:: Texte à examiner ::

Induites par les pratiques institutionnelles, deux « casquettes » contradictoires s’imposent : celle de l’enfant et celle du migrant. On a tendance à protéger l’enfant et à rejeter l’étranger. Aujourd’hui, il y a un glissement vers la prise en compte du profil de l’étranger, qui s’explique par le poids qu’il représente. L’actualité ne cesse de le montrer, notre société est profondément heurtée et meurtrie par la question migratoire. C’est un sujet traumatique qui pèse si lourd qu’on en arrive à des pratiques qui reposent sur la peur, le sentiment d’insécurité et le soupçon. Et ce, avec l’idée qu’il est nécessaire de trier. C’est caractéristique du traitement des populations migrantes depuis les années 1980. Il faut faire le tri entre l’utile et l’inutile, le bon et le mauvais, ou encore le légitime et l’illégitime. Le doute sur la minorité de certains MNA a des conséquences sur le traitement de l’ensemble. Pourtant, la sociologie de l’immigration déconstruit ces craintes qui ne reposent pas sur la réalité.
Certains acteurs, comme les éducateurs, travaillent avec peu de ressources et ont beaucoup de responsabilités. Ce qui les place dans des situations de tension. L’effet de lassitude, l’impression d’effectuer un travail à la chaîne et d’entendre toujours la même chose développent chez certains d’entre eux des représentations de plus en plus sévères. L’épuisement génère une sorte d’anesthésie émotionnelle qui se traduit par des discours pouvant parfois être très durs à l’égard des MNA.

:::

Recopiez mot pour mot, s'il vous plaît, tout ce qui va de « Certains acteurs, comme » jusqu'à « l’égard des MNA. » dans le texte sur les mineurs migrants.

:: Données fournies ::

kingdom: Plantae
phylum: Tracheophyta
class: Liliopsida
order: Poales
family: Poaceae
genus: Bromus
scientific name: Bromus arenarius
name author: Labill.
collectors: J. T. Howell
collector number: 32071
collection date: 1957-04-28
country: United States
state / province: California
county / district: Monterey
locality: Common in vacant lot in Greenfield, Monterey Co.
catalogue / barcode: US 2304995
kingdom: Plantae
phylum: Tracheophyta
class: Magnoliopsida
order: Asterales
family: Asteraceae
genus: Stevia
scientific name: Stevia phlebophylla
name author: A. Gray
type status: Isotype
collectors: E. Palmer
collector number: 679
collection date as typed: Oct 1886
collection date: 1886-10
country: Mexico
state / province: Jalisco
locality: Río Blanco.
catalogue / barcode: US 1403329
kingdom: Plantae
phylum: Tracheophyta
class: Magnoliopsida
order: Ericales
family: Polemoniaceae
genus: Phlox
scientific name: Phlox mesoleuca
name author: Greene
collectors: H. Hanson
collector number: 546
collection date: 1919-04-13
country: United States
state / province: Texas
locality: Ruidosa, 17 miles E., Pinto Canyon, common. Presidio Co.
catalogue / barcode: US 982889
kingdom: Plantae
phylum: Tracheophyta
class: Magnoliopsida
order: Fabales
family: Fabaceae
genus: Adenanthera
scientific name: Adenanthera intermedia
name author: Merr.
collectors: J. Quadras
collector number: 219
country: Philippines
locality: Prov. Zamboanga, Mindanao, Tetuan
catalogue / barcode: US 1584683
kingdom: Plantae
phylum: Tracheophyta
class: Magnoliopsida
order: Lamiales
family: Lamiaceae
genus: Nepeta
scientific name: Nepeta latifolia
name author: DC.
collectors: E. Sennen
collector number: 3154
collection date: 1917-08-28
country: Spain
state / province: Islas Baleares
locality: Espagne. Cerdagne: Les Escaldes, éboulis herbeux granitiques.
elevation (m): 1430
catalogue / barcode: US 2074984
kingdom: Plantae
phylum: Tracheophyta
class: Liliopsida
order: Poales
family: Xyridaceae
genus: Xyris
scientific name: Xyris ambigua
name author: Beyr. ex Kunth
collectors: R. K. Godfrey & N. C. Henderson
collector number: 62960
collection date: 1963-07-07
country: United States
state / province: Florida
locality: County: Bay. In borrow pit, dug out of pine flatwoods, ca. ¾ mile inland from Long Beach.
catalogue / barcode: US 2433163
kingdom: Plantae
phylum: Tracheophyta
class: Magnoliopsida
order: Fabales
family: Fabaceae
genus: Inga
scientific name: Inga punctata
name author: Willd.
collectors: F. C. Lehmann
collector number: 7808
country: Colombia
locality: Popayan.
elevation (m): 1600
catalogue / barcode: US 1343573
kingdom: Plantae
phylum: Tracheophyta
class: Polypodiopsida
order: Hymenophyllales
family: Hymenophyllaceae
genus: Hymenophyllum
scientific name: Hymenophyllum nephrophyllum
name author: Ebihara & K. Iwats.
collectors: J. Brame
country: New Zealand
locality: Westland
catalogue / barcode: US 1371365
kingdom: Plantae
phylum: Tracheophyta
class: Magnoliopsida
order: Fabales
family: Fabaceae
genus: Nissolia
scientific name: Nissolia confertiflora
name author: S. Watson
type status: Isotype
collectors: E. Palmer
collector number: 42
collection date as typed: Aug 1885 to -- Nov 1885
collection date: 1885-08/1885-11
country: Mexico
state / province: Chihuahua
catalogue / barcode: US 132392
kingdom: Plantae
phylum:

:::

→ **Corrigé**
Certains acteurs, comme les éducateurs, travaillent avec peu de ressources et ont beaucoup de responsabilités. Ce qui les place dans des situations de tension. L’effet de lassitude, l’impression d’effectuer un travail à la chaîne et d’entendre toujours la même chose développent chez certains d’entre eux des représentations de plus en plus sévères. L’épuisement génère une sorte d’anesthésie émotionnelle qui se traduit par des discours pouvant parfois être très durs à l’égard des MNA.